State Farm and Allstate’s decisions are not expected to affect current policyholders for the time being, but it may be an indicator that nonrenewals are on the horizon for existing California customers. According to the California Department of Insurance, State Farm was the largest property and casualty insurer by market share, with Allstate trailing closely behind in the number four spot. With two insurance juggernauts leaving the state, more California homeowners may need to rely on California’s FAIR plan — which is typically more expensive than going through a private insurer.

How to prevent home damage from wildfires

Finding homeowners insurance may be the best course of action to financially protect your home from wildfire damage, but reducing your home’s fire exposure may prevent damage in the first place. The following steps may help you avoid wildfire damage to your home and may even earn you a mitigation discount with some carriers. The following steps may help reduce your home’s wildfire risk:

  • Create defensible space: Clearing away flammable materials from the perimeter of your home may prevent wildfire flames from reaching your home’s structure. This may include removing vegetation and debris from around your home and regularly clearing out dead vegetation from your property to eliminate wildfire fuel.
  • Ensure water access on your property: Placing visible hoses at regular intervals around your property may help firefighters quickly access water to defend your property and extinguish embers in the event of a wildfire.
  • Clearly mark your address: It may seem trivial, but ensuring that firefighters can clearly see your marked address from your road may help them more quickly identify structures to defend in the event of a wildfire.
  • Consider fire risk when landscaping or renovating: Certain construction and landscaping materials are far more fire-resistant than others. If you live in a high-risk wildfire area, opting for concrete and stone over wood may help reduce your burn risk. Fire-resistant roofs may also prevent embers from igniting your home. Planting native and drought-resistant plants, as well as employing landscaped firebreaks, may also help reduce your yard’s exposure to fire damage.

Frequently asked questions

    • The best home insurance company for homes in high-risk fire areas likely depends on your location, coverage needs and insurance priorities. If you live in an area that experiences wildfires but you have a couple options for private insurers, you may be able to be more selective about choosing a carrier. If you are more limited in your carrier choices, you may have to go with the company that is willing to write a policy for you, likely at a higher cost.

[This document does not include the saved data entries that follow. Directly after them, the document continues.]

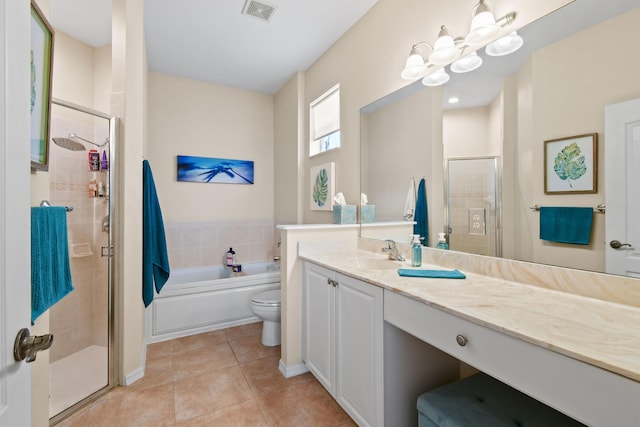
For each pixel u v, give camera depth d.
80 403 1.64
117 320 1.85
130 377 1.88
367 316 1.39
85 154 2.16
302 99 3.28
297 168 3.28
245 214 3.75
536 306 0.99
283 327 2.04
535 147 1.22
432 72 1.68
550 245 1.18
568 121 1.11
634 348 0.69
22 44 0.59
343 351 1.57
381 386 1.30
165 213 3.27
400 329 1.32
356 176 2.40
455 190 1.56
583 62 1.07
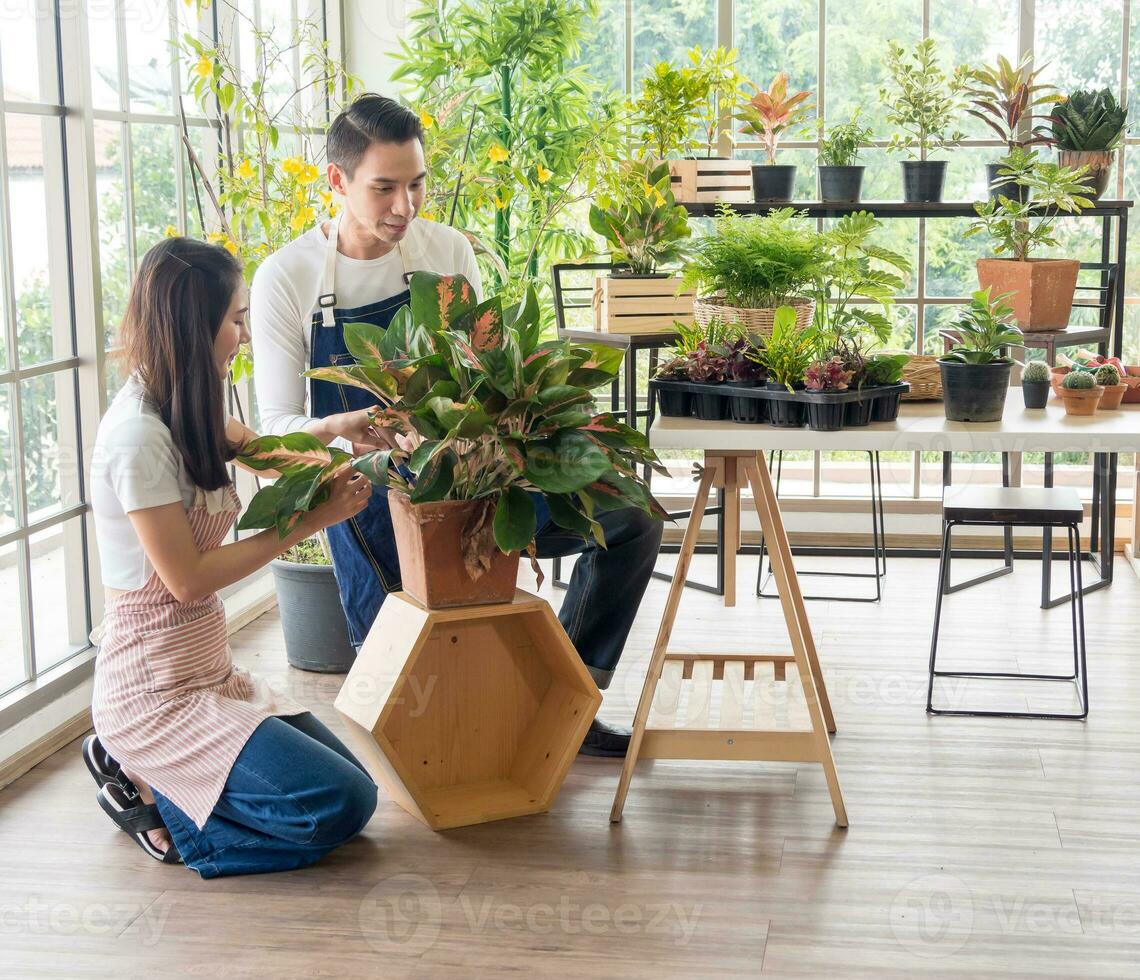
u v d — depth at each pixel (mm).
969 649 4102
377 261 3184
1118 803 3020
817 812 2994
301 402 3230
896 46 4836
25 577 3385
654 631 4309
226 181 3953
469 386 2592
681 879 2689
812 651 3363
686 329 3371
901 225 5191
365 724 2828
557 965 2377
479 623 3004
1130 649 4086
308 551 4043
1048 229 4414
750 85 5160
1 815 3047
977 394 3018
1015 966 2359
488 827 2943
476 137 4930
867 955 2396
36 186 3355
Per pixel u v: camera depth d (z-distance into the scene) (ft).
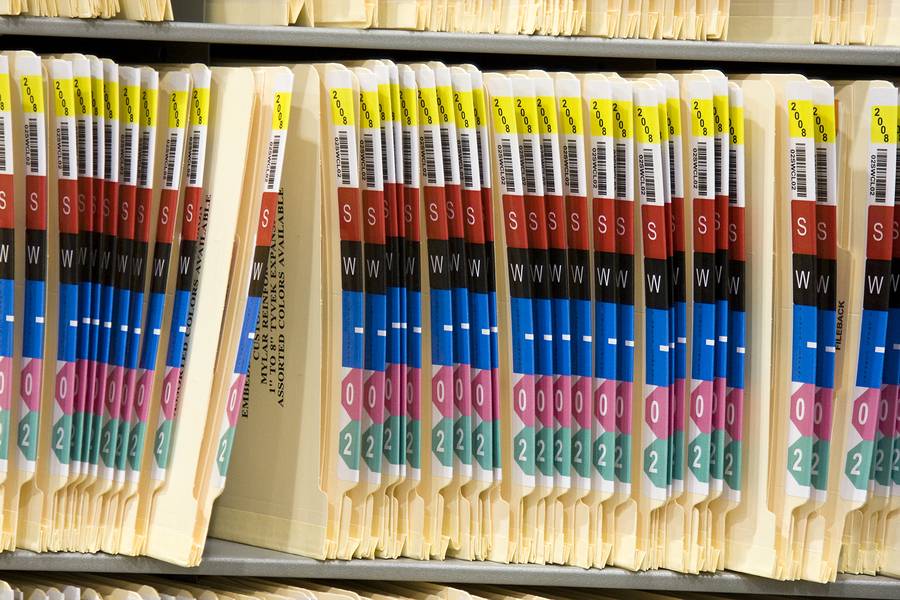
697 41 4.26
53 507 3.79
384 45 4.06
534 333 4.09
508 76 4.02
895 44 4.34
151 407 3.95
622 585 4.13
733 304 4.06
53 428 3.76
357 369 3.92
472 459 4.09
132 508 3.92
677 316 4.03
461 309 3.97
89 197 3.68
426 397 4.11
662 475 4.00
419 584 4.38
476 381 4.05
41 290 3.67
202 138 3.79
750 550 4.10
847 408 4.13
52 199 3.73
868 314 4.05
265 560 3.99
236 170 3.83
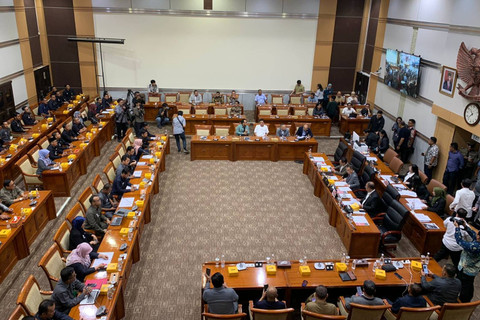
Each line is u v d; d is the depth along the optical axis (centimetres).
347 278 591
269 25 1650
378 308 501
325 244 809
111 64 1659
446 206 833
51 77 1667
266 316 502
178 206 944
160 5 1591
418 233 790
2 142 1065
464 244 627
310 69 1730
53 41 1619
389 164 1073
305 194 1026
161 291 667
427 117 1145
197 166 1185
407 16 1281
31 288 516
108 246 640
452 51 980
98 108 1443
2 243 652
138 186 852
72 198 958
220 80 1712
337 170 1043
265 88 1742
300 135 1266
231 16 1623
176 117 1256
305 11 1644
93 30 1611
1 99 1270
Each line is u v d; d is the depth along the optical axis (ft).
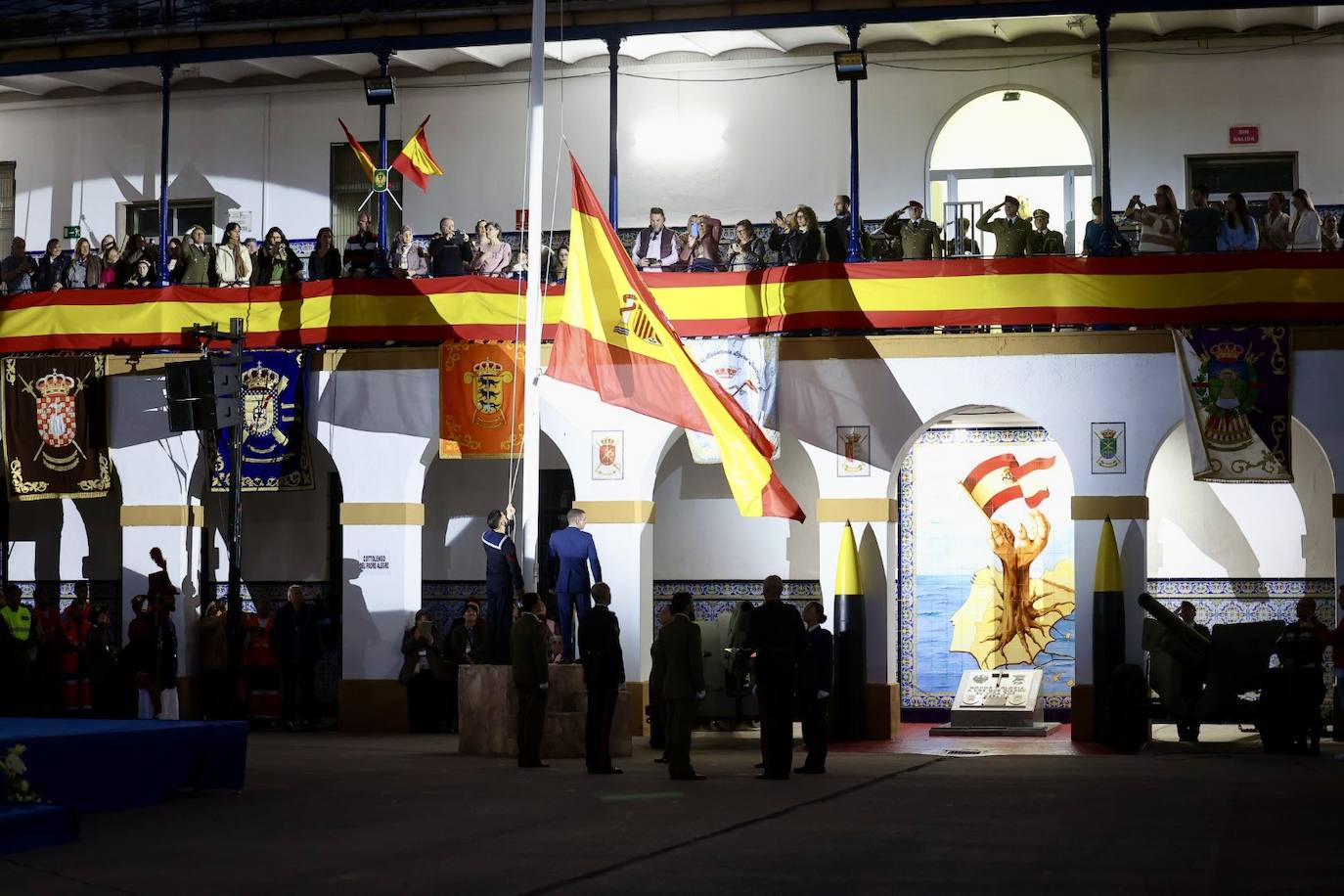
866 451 73.77
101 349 81.25
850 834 39.37
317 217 89.71
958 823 41.63
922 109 84.48
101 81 90.33
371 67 88.17
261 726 81.76
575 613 69.15
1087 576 71.97
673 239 79.46
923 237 76.33
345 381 78.89
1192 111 82.48
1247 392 70.79
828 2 74.64
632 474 76.48
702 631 74.49
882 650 73.31
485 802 46.83
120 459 81.41
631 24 76.89
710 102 86.43
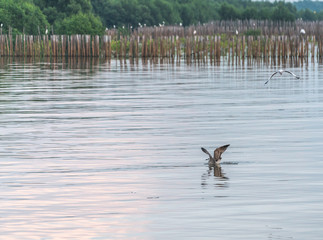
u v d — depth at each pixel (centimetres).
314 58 11669
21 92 5753
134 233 1738
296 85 6469
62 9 18150
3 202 2041
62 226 1797
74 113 4297
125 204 2012
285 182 2305
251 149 2973
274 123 3809
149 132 3481
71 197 2102
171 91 5822
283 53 11775
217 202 2027
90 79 7294
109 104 4803
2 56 13200
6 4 14912
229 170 2522
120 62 10938
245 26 19400
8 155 2853
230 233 1728
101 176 2419
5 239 1692
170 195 2122
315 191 2166
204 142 3164
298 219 1842
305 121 3891
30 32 14950
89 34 13625
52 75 7944
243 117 4075
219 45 11988
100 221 1839
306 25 19575
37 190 2198
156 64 10244
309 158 2753
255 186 2247
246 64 10119
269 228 1766
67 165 2630
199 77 7506
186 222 1825
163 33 15438
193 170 2525
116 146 3066
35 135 3397
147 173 2472
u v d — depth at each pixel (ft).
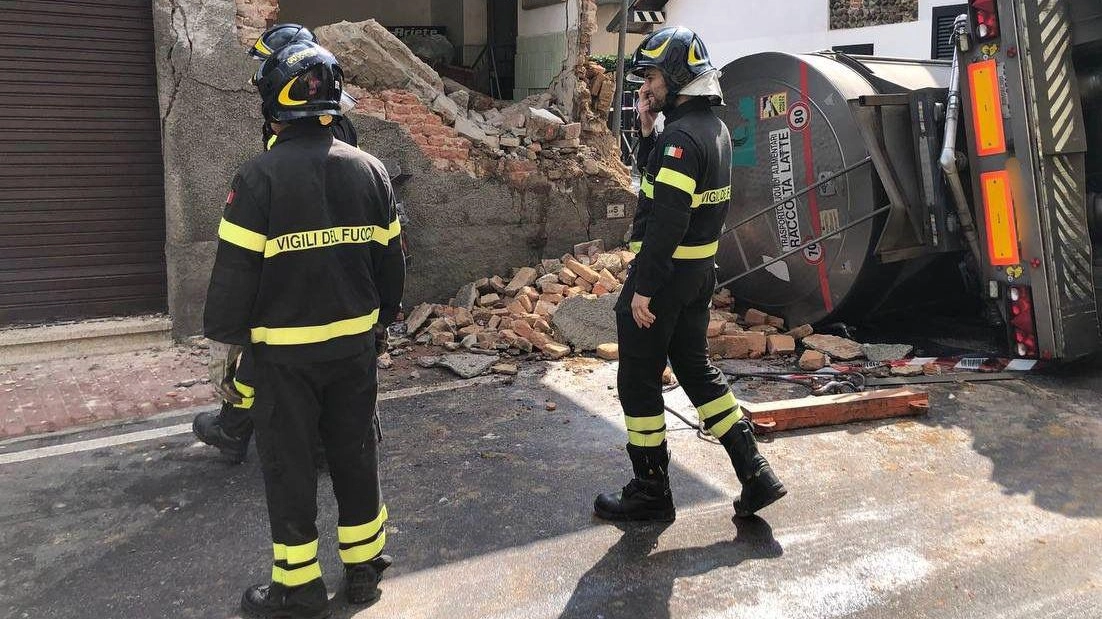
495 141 24.47
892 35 58.34
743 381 18.29
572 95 26.61
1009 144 17.25
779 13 63.05
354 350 8.89
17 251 19.97
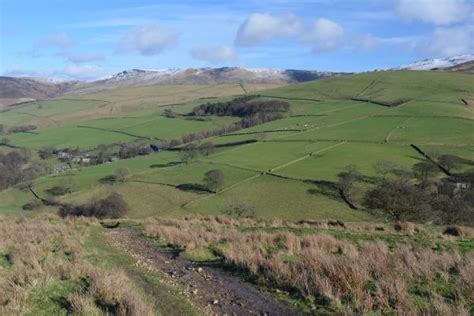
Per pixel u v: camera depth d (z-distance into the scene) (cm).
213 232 2464
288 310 1185
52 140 16450
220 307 1237
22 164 13825
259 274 1491
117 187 9812
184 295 1338
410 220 5222
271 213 7662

Exploring coverage options and quotes from different companies is likely the best way to narrow down the top companies for your insurance needs. If you’re having trouble securing coverage, speaking with an insurance broker who is familiar with the insurance landscape in your area may be beneficial.
    • To financially protect your home, you may not need to purchase extra insurance specifically for wildfires. Instead, you might want to review your dwelling, other structures and personal property structure policy limits and make sure you have adequate coverage.

      You’ll likely want to read your home insurance policy carefully if you are in a high-risk wildfire area. Your insurer may limit fire coverage to exclude damage from wildfires but still cover other kinds of fire damage, like an accidental kitchen fire. In that instance, you may need to add wildfire insurance as a separate endorsement or purchase standalone coverage through your state’s FAIR plan or a different private carrier.

    • Data from Triple-I lists California, Florida and Texas as the three states with the most homes at risk for extreme fire damage. California has the highest number of vulnerable homes by far, with over 1.2 million homes at risk for extreme wildfires as of 2022. While California may be the state that first comes to mind when you think of wildfires, wildfires have the potential to occur in nearly every state.